Laurence Anyways (2012)
We remarked on the film’s remarkably curated soundtrack elsewhere on this site in the past, but there’s really no overstating Dolan’s phenomenal ear for music. Filmmakers like Quentin Tarantino and Martin Scorsese have long treated their films like personal mixtapes, binding together their favorite classics for audiences’ listening pleasure. Dolan’s films more closely resemble an iTunes library set to Shuffle All in their eclecticism.
He indelibly imprints on Fever Ray’s inhuman, haunting “If I Had A Heart” for the grand unveiling of Laurence, the trans woman at the center of the film. He claims Dalida’s rendition of “Bang Bang” for the recurring leitmotif in Heartbeats, too, and just how ironic is the “Wonderwall” needle-drop in Mommy supposed to be? The music, however, takes a supporting role behind a pair of towering performances from Melvil Poupaud as Laurence and Suzanne Clément as lover-turned-confidante Frédérique. They flirt, fight, fall in and out of love, and each exchange is so completely scrubbed free of bullshit that it plays with a searing realness.
Tom At The Farm (2013)
After stepping out of the latest big-budget crapapalooza, it’s tempting to sigh and mutter about how they don’t make ‘em like they used to. With Tom At The Farm, Dolan disproved that notion beyond all debate. The Hitchcock vibes are so strong here, viewers expect to see Jimmy Stewart pop his little head out from behind a corner at any moment. Dolan’s always fixated on charged interpersonal relationships, but he turns up the heat on the tensions between the central pair here until it threatens to bubble over into violence.
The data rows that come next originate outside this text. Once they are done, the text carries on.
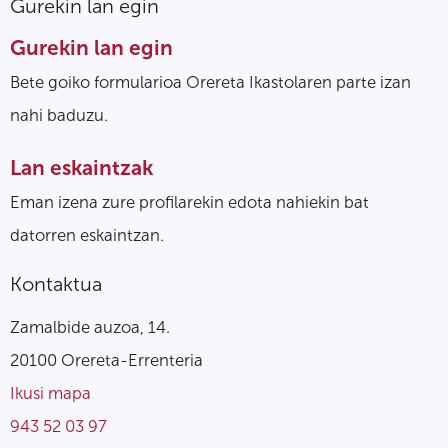
Gurekin lan egin
Gurekin lan egin
Bete goiko formularioa Orereta Ikastolaren parte izan
nahi baduzu.
Lan eskaintzak
Eman izena zure profilarekin edota nahiekin bat
datorren eskaintzan.
Kontaktua
Zamalbide auzoa, 14.
20100 Orereta-Errenteria
Ikusi mapa
943 52 03 97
After sitting Laurence Anyways out, Dolan gets in front of the camera again to star as Tom, who travels out to the country to attend his boyfriend Guillaume’s funeral. There, he learns that Guillaume’s family was not only unaware of Tom, but unaware of the young man’s homosexuality at all. And the deceased’s brother Francis (Pierre-Yves Cardinal) is intent on keeping things that way, threatening Tom with increasingly sexual violence if he should expose the late Guillaume’s preferences. Their deranged pas-de-deux freely oscillates between intimidation and seduction, creating an atmosphere of sensual tension that Hitch would approve of.
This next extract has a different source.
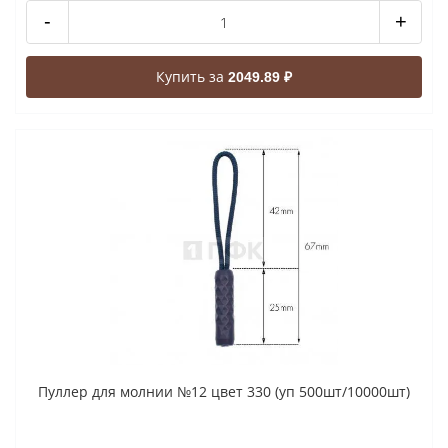
-
+
Купить за
2049.89 ₽
Пуллер для молнии №12 цвет 330 (уп 500шт/10000шт)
For his fifth feature, Dolan circled back to give I Killed My Mother another go. Working from the same basic template of explosive mother-son drama, Dolan updated his own ideas and showed just how far he’s come in the past five years alone. Dolan, well past his teen-role years, steps out of the spotlight for Antoine-Olivier Pilon to take up the violent-teen role. Anne Dorval and Suzanne Clément reprise their roles as, respectively, Pilon’s mother and the interloper that attempts to provide this broken family with a last shred of hope.
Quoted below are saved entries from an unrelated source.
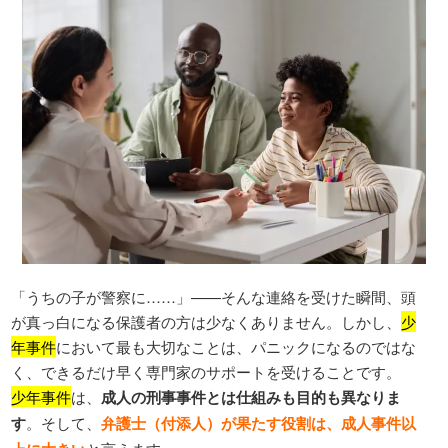
「うちの子が警察に……」——そんな連絡を受けた瞬間、頭
が真っ白になる保護者の方は少なくありません。しかし、
少
年事件
において最も大切なことは、パニックになるのではな
く、できるだけ早く専門家のサポートを受けることです。
少年事件
は、
成人の刑事事件とは仕組みも目的も異なりま
す
。そして、
弁護士（付添人）が果たす役割は、成人事件以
Dolan drew a lot of flak for his decision to shoot this film with a resolution of 1:1, as opposed to the usual 1.85:1 or 2.35:1, leaving him with a square print that most closely resembles an Instagram post.# But it’s an ingenious choice that perfectly fits Dolan’s intentions as a filmmaker. The slimmed aspect ratio frames the subjects in the shot instead of the shot itself; it fits the shape of the human body, or the face. This is Dolan in microcosm. Underneath all of the stylistic majesty, underneath the too-cool-to-be-cool soundtrack cuts, underneath the ravishingly good-looking actors, Dolan’s films have only ever been truly about one thing: people, and how one person’s emotional needs grind against another’s until they generate sparks.